:: Work to complete ::
Could you set down exactly the lines in the records below between the line holding "- fuel_cost_per_unit_delivered" and the line holding "In the quiz i answered some questions", inclusive?

Start of Given records

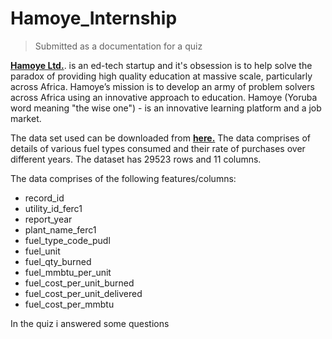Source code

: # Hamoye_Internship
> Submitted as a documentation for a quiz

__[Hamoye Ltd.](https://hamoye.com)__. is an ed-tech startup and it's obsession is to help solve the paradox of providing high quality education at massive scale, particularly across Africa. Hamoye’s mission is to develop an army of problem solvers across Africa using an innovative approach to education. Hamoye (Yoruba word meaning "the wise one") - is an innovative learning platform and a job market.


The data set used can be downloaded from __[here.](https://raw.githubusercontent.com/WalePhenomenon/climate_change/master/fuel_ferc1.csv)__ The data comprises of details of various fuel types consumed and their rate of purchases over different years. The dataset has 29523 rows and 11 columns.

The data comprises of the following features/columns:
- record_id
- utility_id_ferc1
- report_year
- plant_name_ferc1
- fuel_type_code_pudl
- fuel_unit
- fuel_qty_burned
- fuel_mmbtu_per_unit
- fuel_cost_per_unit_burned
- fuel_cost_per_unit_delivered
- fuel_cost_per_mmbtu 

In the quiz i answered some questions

End of Given records
Start of Given records

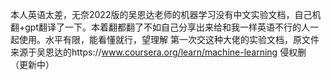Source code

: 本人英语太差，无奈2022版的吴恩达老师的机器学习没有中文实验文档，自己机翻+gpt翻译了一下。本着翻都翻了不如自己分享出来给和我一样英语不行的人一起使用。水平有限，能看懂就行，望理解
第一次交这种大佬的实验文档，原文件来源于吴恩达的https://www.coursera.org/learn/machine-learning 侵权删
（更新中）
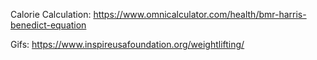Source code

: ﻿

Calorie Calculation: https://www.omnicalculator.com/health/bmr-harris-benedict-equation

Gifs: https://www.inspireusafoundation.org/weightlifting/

End of Given records

:: Task output ::
- fuel_cost_per_unit_delivered
- fuel_cost_per_mmbtu 

In the quiz i answered some questions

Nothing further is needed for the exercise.